What the task asks - Update the listing from the line with "This document pairs" through the end of the listing by changing "COLMAP" to "Colmap", leaving everything else as it is. Return only those lines.

Information shown -
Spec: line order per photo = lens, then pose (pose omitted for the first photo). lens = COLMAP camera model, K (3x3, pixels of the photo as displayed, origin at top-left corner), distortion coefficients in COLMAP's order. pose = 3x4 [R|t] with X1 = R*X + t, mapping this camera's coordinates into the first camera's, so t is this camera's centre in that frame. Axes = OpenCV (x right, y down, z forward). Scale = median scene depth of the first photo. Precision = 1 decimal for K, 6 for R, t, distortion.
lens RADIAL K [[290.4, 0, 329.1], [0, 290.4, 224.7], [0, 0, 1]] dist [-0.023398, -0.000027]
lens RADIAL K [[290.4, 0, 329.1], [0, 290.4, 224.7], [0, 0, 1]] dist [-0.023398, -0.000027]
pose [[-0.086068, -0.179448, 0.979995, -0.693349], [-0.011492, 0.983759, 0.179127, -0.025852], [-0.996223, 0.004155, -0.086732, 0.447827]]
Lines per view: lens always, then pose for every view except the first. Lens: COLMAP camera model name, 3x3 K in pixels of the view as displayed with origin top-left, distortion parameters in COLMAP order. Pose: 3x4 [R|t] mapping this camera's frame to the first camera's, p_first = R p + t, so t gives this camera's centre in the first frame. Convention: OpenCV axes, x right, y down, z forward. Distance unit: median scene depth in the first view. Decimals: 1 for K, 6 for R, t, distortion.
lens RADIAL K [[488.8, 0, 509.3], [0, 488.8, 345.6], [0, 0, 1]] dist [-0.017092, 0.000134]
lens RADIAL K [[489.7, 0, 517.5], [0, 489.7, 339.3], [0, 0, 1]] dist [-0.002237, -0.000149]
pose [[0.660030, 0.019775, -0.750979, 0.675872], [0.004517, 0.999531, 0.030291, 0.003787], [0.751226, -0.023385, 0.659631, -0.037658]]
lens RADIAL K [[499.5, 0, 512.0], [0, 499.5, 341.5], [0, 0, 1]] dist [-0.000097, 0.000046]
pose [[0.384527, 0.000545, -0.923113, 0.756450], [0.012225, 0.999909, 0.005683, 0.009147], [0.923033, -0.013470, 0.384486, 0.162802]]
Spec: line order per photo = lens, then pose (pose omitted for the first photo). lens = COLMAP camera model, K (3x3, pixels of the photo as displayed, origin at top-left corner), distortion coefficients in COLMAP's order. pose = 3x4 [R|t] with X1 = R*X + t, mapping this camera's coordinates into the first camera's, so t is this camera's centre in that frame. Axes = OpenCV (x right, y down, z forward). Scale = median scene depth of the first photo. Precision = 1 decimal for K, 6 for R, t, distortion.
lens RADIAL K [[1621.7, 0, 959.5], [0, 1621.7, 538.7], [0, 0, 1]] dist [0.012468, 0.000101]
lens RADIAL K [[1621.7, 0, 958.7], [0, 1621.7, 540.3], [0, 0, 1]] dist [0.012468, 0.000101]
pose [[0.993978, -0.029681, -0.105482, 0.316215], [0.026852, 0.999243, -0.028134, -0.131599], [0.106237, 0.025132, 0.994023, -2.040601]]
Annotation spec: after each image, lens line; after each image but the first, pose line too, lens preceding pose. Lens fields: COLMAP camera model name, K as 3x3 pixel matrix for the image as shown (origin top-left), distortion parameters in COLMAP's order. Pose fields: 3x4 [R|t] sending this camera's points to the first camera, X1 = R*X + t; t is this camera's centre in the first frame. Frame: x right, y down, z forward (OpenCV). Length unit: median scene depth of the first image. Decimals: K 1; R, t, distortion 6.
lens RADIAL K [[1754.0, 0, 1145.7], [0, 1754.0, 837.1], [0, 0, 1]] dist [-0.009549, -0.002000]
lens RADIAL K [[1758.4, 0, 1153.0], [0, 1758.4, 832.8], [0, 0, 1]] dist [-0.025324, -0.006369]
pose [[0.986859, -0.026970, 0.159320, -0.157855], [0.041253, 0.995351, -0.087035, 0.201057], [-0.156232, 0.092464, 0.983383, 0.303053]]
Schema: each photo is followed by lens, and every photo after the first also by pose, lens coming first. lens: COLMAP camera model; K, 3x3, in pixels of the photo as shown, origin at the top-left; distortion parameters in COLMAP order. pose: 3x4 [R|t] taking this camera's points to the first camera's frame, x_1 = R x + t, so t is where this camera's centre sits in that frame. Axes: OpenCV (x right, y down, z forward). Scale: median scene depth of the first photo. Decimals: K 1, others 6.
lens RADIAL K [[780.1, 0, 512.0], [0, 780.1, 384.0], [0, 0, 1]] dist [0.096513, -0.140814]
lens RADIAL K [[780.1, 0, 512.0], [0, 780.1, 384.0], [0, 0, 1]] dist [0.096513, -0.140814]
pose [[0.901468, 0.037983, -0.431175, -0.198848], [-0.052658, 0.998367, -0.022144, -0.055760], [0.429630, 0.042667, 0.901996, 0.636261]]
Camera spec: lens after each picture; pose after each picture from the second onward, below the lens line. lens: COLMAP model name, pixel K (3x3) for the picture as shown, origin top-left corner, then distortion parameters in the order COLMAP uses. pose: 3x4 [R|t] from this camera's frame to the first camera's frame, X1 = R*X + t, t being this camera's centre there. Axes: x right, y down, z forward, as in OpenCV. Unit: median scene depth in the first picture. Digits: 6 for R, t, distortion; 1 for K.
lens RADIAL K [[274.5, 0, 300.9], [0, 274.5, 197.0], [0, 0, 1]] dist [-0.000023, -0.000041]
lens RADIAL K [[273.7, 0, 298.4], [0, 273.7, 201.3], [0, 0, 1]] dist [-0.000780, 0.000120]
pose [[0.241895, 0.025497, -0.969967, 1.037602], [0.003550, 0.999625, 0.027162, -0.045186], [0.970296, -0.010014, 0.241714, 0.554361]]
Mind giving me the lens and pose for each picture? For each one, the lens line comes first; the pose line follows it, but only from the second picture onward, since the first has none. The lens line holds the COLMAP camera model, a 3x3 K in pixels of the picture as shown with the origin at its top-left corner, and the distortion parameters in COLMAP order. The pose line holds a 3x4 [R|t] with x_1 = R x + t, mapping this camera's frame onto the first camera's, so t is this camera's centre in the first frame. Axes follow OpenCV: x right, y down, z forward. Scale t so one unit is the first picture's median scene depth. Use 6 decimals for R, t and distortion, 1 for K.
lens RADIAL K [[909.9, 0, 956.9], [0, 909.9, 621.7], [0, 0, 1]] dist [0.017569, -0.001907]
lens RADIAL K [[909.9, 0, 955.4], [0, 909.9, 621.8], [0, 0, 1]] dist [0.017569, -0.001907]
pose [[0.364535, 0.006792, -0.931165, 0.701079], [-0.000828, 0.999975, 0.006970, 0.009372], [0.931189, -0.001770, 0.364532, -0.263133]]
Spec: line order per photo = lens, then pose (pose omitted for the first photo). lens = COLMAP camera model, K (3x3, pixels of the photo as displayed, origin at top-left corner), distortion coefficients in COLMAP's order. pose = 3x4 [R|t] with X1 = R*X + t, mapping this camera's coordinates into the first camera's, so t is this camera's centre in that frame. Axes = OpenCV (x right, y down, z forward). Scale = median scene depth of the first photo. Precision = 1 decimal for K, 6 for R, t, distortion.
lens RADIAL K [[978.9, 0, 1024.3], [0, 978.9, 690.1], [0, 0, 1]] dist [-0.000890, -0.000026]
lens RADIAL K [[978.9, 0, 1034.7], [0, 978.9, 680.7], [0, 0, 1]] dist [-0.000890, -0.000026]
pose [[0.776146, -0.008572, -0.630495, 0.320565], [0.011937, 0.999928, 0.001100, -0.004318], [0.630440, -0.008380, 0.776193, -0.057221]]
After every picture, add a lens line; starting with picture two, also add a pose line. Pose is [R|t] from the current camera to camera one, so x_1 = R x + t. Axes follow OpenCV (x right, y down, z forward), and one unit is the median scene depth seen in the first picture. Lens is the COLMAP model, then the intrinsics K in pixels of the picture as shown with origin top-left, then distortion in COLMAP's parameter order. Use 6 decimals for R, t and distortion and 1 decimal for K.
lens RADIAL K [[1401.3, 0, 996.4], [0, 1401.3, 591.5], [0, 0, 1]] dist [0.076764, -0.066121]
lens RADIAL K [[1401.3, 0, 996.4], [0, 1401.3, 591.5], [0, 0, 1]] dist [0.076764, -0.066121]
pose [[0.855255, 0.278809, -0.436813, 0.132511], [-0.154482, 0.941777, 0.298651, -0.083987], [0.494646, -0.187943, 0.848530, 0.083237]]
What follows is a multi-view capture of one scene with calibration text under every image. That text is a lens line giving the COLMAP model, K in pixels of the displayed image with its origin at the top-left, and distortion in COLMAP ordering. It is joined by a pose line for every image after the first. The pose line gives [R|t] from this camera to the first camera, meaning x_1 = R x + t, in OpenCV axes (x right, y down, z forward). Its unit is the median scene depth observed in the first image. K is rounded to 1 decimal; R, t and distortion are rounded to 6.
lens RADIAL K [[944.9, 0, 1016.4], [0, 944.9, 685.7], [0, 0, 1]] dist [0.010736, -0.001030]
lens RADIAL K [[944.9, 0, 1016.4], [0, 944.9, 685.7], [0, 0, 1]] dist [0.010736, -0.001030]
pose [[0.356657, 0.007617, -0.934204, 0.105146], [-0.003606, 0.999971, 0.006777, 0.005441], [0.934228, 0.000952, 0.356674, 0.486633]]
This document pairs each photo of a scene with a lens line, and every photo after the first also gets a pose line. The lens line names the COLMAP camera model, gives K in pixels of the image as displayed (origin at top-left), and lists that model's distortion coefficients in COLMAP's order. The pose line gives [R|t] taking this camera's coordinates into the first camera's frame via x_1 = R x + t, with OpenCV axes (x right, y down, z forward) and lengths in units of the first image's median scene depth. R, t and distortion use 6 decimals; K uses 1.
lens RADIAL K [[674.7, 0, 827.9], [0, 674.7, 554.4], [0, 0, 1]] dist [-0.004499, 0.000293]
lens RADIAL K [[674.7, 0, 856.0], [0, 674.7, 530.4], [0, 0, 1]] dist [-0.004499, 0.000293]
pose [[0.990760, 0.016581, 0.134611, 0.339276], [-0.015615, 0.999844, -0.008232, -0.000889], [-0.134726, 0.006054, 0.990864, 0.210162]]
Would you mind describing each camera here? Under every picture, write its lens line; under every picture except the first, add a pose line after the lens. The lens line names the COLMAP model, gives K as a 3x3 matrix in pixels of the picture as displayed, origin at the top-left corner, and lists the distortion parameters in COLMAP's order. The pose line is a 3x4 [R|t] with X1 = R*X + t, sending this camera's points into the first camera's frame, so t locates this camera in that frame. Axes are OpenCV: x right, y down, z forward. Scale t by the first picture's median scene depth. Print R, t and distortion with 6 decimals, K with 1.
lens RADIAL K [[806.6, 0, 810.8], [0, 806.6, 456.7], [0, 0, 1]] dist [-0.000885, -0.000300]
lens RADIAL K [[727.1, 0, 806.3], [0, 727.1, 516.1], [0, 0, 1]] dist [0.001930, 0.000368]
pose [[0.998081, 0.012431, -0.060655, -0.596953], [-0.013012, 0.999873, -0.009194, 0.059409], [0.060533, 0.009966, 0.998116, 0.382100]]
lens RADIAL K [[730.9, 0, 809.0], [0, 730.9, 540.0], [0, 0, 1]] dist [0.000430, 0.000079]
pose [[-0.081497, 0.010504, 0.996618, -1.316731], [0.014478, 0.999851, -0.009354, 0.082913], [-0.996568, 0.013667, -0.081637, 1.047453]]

Answer to this problem -
This document pairs each photo of a scene with a lens line, and every photo after the first also gets a pose line. The lens line names the Colmap camera model, gives K in pixels of the image as displayed (origin at top-left), and lists that model's distortion coefficients in Colmap's order. The pose line gives [R|t] taking this camera's coordinates into the first camera's frame via x_1 = R x + t, with OpenCV axes (x right, y down, z forward) and lengths in units of the first image's median scene depth. R, t and distortion use 6 decimals; K uses 1.
lens RADIAL K [[674.7, 0, 827.9], [0, 674.7, 554.4], [0, 0, 1]] dist [-0.004499, 0.000293]
lens RADIAL K [[674.7, 0, 856.0], [0, 674.7, 530.4], [0, 0, 1]] dist [-0.004499, 0.000293]
pose [[0.990760, 0.016581, 0.134611, 0.339276], [-0.015615, 0.999844, -0.008232, -0.000889], [-0.134726, 0.006054, 0.990864, 0.210162]]
Would you mind describing each camera here? Under every picture, write its lens line; under every picture except the first, add a pose line after the lens. The lens line names the Colmap model, gives K as a 3x3 matrix in pixels of the picture as displayed, origin at the top-left corner, and lists the distortion parameters in Colmap's order. The pose line is a 3x4 [R|t] with X1 = R*X + t, sending this camera's points into the first camera's frame, so t locates this camera in that frame. Axes are OpenCV: x right, y down, z forward. Scale t by the first picture's median scene depth. Print R, t and distortion with 6 decimals, K with 1.
lens RADIAL K [[806.6, 0, 810.8], [0, 806.6, 456.7], [0, 0, 1]] dist [-0.000885, -0.000300]
lens RADIAL K [[727.1, 0, 806.3], [0, 727.1, 516.1], [0, 0, 1]] dist [0.001930, 0.000368]
pose [[0.998081, 0.012431, -0.060655, -0.596953], [-0.013012, 0.999873, -0.009194, 0.059409], [0.060533, 0.009966, 0.998116, 0.382100]]
lens RADIAL K [[730.9, 0, 809.0], [0, 730.9, 540.0], [0, 0, 1]] dist [0.000430, 0.000079]
pose [[-0.081497, 0.010504, 0.996618, -1.316731], [0.014478, 0.999851, -0.009354, 0.082913], [-0.996568, 0.013667, -0.081637, 1.047453]]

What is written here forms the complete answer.